[EXCERPTED PASSAGE]
•••

Outliers are data points that are far from other data points. In other words, they’re unusual values in a dataset. Outliers are problematic for many statistical analyses because they can cause tests to either miss significant findings or distort real results.

Unfortunately, there are no strict statistical rules for definitively identifying outliers. Finding outliers depends on subject-area knowledge and an understanding of the data collection process. While there is no solid mathematical definition, there are guidelines and statistical tests you can use to find outlier candidates.

In this post, I’ll explain what outliers are and why they are problematic, and present various methods for finding them. Additionally, I close this post by comparing the different techniques for identifying outliers and share my preferred approach.

## Outliers and Their Impact

Outliers are a simple concept—they are values that are notably different from other data points, and they can cause problems in statistical procedures.

To demonstrate how much a single outlier can affect the results, let’s examine the properties of an example dataset. It contains 15 height measurements of human males. One of those values is an outlier. The table below shows the mean height and standard deviation with and without the outlier.

•••

[GIVEN RECORDS]
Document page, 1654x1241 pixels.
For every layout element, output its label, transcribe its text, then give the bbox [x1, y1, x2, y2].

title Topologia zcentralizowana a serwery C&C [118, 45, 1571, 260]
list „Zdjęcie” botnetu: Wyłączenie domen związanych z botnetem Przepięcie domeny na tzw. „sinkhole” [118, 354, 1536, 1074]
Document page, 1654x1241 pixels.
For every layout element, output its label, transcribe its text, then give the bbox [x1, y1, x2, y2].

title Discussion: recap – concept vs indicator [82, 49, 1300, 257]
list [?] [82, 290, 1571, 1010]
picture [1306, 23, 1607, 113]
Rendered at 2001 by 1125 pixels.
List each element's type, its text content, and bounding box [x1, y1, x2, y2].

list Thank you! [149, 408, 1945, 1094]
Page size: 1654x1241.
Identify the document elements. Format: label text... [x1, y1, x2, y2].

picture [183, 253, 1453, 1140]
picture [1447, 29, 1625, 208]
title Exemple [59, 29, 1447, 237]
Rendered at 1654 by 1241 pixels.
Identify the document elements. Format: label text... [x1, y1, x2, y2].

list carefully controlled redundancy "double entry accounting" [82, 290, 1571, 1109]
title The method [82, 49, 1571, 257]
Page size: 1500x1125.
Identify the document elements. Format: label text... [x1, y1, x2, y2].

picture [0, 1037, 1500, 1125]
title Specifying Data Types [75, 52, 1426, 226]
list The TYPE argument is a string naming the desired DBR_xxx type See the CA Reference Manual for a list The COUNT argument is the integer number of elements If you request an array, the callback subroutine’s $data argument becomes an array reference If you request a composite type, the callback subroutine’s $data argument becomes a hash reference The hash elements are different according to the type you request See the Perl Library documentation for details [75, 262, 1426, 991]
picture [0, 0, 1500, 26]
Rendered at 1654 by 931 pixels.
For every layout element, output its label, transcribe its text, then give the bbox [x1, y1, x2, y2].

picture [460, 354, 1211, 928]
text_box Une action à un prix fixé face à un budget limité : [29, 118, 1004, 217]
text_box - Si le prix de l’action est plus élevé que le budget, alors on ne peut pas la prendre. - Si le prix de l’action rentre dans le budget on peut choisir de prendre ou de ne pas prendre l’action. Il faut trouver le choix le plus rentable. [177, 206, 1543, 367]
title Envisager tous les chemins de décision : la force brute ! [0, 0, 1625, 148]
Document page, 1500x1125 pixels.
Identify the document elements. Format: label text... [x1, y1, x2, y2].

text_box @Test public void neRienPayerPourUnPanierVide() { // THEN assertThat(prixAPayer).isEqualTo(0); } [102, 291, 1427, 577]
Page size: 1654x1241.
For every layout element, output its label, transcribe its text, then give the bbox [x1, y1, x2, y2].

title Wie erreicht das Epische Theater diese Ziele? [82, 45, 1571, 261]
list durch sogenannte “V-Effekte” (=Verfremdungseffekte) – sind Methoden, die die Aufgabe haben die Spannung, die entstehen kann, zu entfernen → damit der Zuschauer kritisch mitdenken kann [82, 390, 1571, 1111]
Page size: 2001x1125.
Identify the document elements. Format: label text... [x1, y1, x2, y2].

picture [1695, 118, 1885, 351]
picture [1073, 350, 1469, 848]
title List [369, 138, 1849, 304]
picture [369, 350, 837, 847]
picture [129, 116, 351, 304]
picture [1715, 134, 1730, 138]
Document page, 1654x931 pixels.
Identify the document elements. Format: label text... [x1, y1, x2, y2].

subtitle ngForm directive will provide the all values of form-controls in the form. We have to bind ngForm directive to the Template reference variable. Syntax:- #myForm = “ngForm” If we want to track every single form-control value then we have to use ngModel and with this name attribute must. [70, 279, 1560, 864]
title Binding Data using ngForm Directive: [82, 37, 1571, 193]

•••

[REQUIREMENTS]
a. In the passage on outliers, how many measurements are in the example dataset, and what do they measure?
b. Do these statements agree with the passage on outliers? Answer yes or no for each, quoting the words of the passage that decide it. (i) There are strict statistical rules for definitively identifying outliers. (ii) Outliers can lead tests to miss significant findings. (iii) The example height dataset contains two outliers.
c. Continue the passage on outliers from its last sentence.

[RESPONSES PER TASK]
a. It contains 15 height measurements of human males.

b.
(i) No: "Unfortunately, there are no strict statistical rules for definitively identifying outliers."
(ii) Yes: "they can cause tests to either miss significant findings or distort real results."
(iii) No: "One of those values is an outlier."

c.
Throughout this post, I’ll be using this example CSV dataset: Outliers.

With Outlier | Without Outlier | Difference |

2.4m (7’ 10.5”) | 1.8m (5’ 10.8”) | 0.6m (~2 feet) |

2.3m (7’ 6”) | 0.14m (5.5 inches) | 2.16m (~7 feet) |

From the table, it’s easy to see how a single outlier can distort reality. A single value changes the mean height by 0.6m (2 feet) and the standard deviation by a whooping 2.16m (7 feet)! Hypothesis tests that use the mean with the outlier are off the mark. And, the much larger standard deviation will severely reduce statistical power!

Before performing statistical analyses, you should identify potential outliers. That’s the subject of this post. In the next post, we’ll move on to figuring out what to do with them.

There are a variety of ways to find outliers. All these methods employ different approaches for finding values that are unusual compared to the rest of the dataset. I’ll start with visual assessments and then move onto more analytical assessments.

Let’s find that outlier! I’ve got five methods for you to try.

## Sorting Your Datasheet to Find Outliers

Sorting your datasheet is a simple but effective way to highlight unusual values. Simply sort your data sheet for each variable and then look for unusually high or low values.

For example, I’ve sorted the example dataset in ascending order, as shown below. The highest value is clearly different than the others. While this approach doesn’t quantify the outlier’s degree of unusualness, I like it because, at a glance, you’ll find the unusually high or low values.

## Graphing Your Data to Identify Outliers

Boxplots, histograms, and scatterplots can highlight outliers.

Boxplots display asterisks or other symbols on the graph to indicate explicitly when datasets contain outliers. These graphs use the interquartile method with fences to find outliers, which I explain later. The boxplot below displays our example dataset. It’s clear that the outlier is quite different than the typical data value.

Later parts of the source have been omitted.